Textural Textual Traversal (2020)

A project by David Harris and Paul Bardini, first exhibited in the exhibition A Closed Box at Griffith University, Australia, in February 2020.

This interactive work has viewers touch a glass window with controls behind, to control the position of a microscope positioned in front of a written text. The magnified text is projected on a wall behind. Viewers can drive the microscope over the text to investigate what is written but can only ever understand the text by piecing together what they observe through this traversal.

A viewer outside the gallery drives a microscope around to investigate a text.

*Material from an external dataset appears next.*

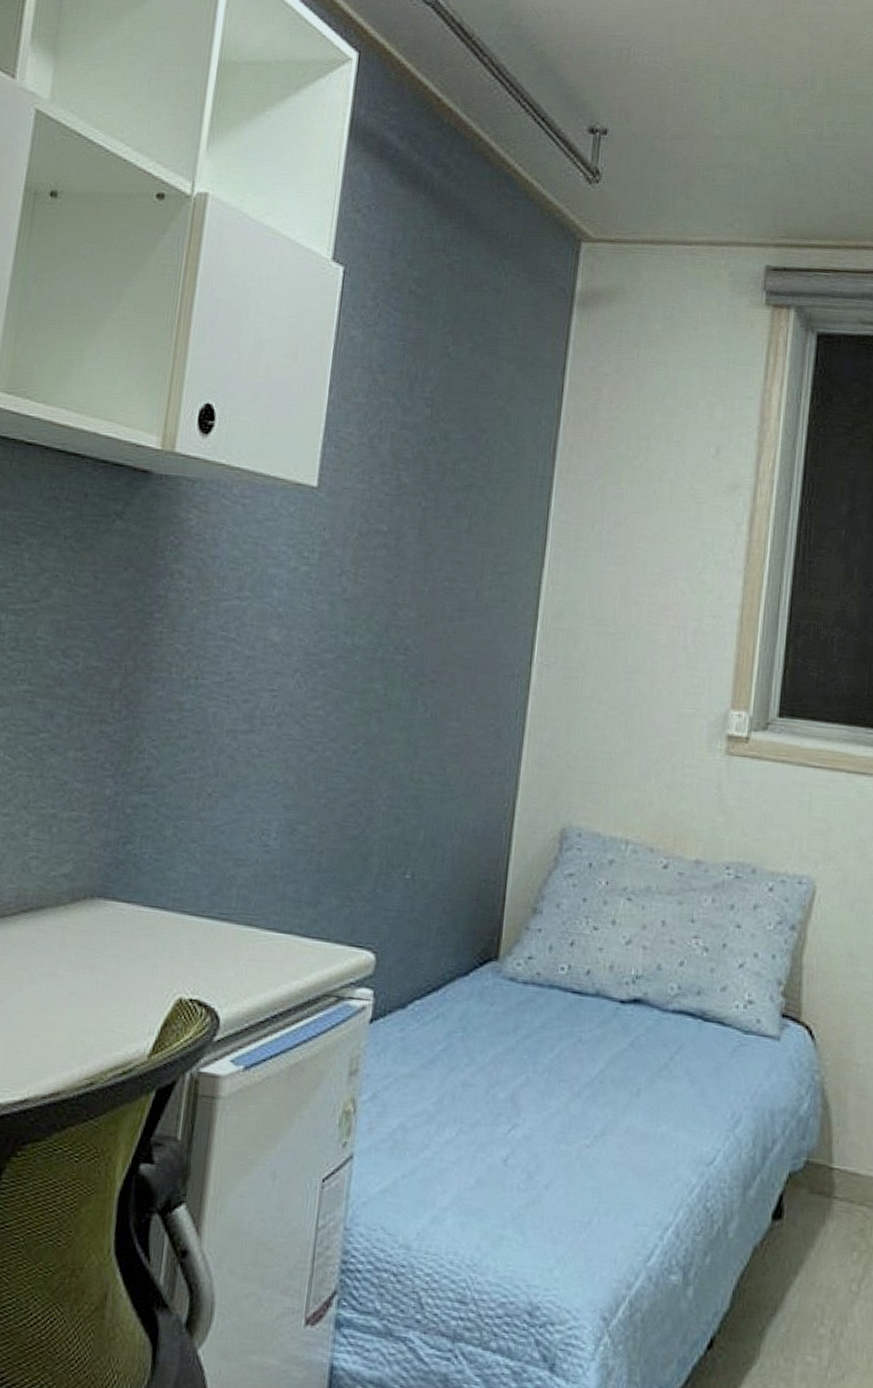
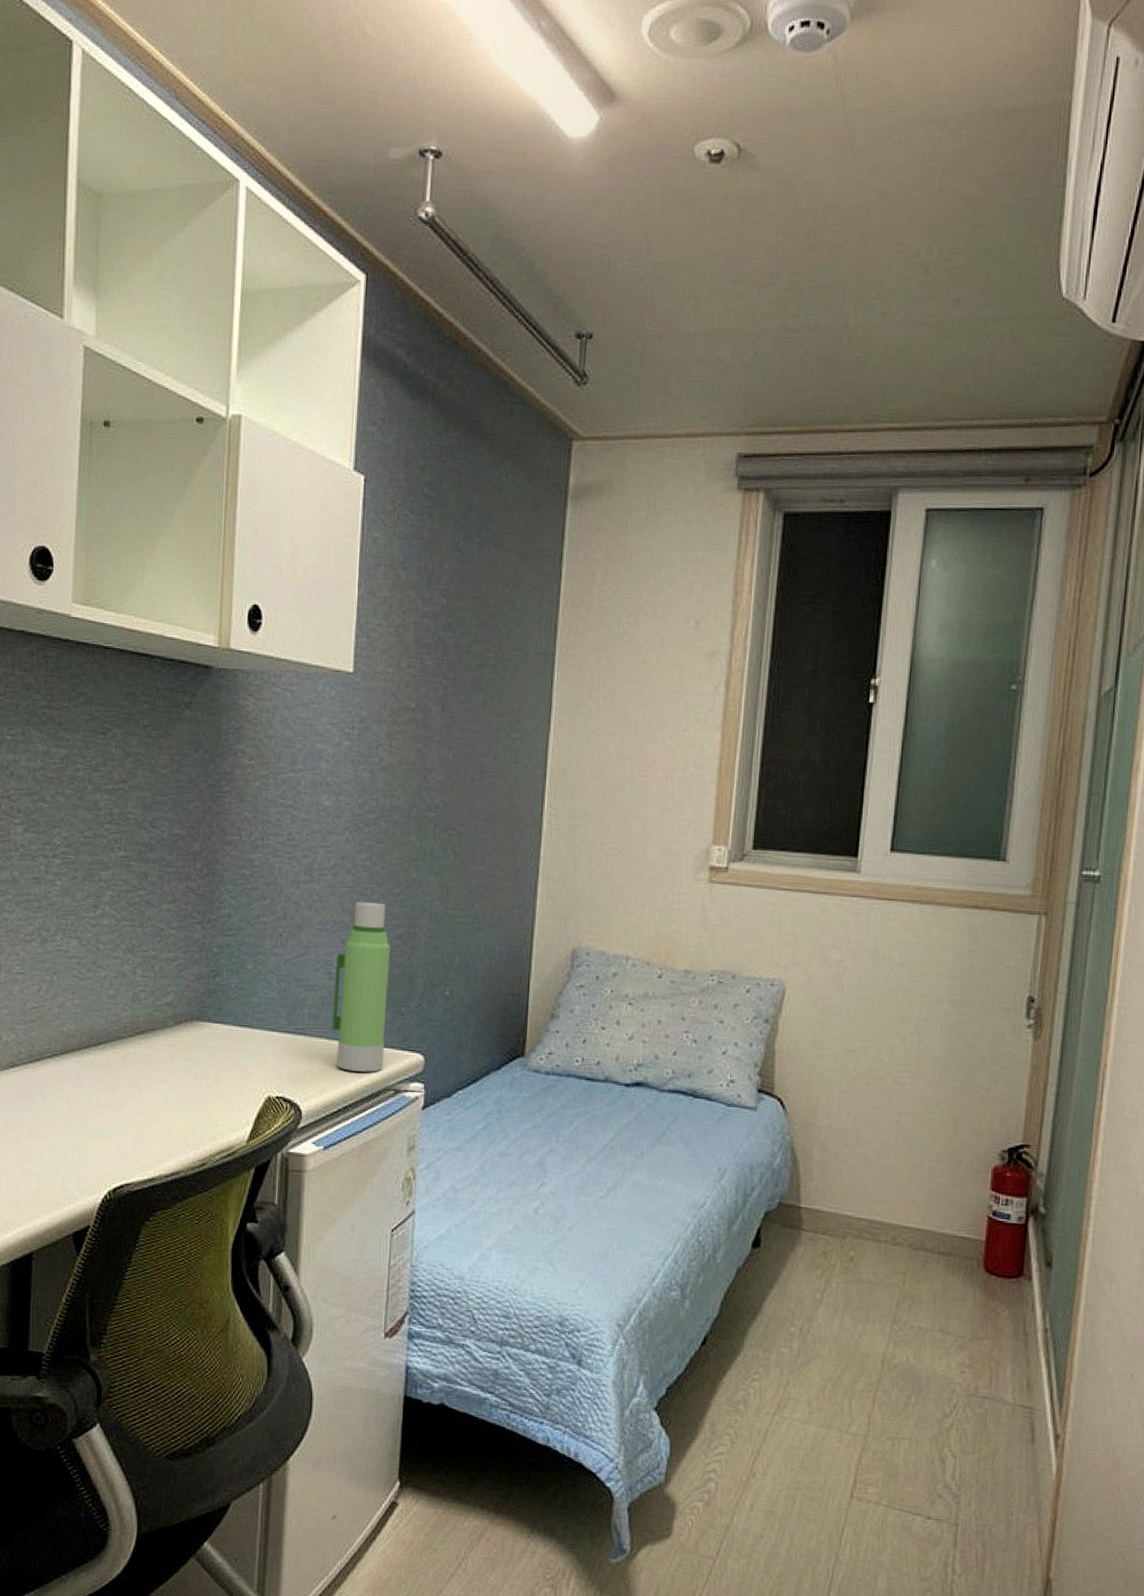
water bottle: none [264,759,343,973] -> present [331,902,391,1072]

Texts define a spatial relationship with a reader by the interplay of the scales of the textual object and human biology. But surrounding that typical scale are other phenomena that allow texts to be read. In this work, a viewer is too far from a raw text to read it, the magnified projection makes the text too close to read, and if the text is reconstructed through a viewer’s microscopic traversal, is it even readable anyway? The text eschews any semantic purpose and becomes a prompt for exploring scales ranging from the microscopic to the human.

The text chosen here is the lorem ipsum dummy text used by typesetters as a placeholder when laying out pages. It has no place being written by hand whatsoever. It does however, add an extra layer of ambiguity to the nature of what it means to look at and “read” a text when we consider the biological, physical, and cognitive aspects of reading into focus.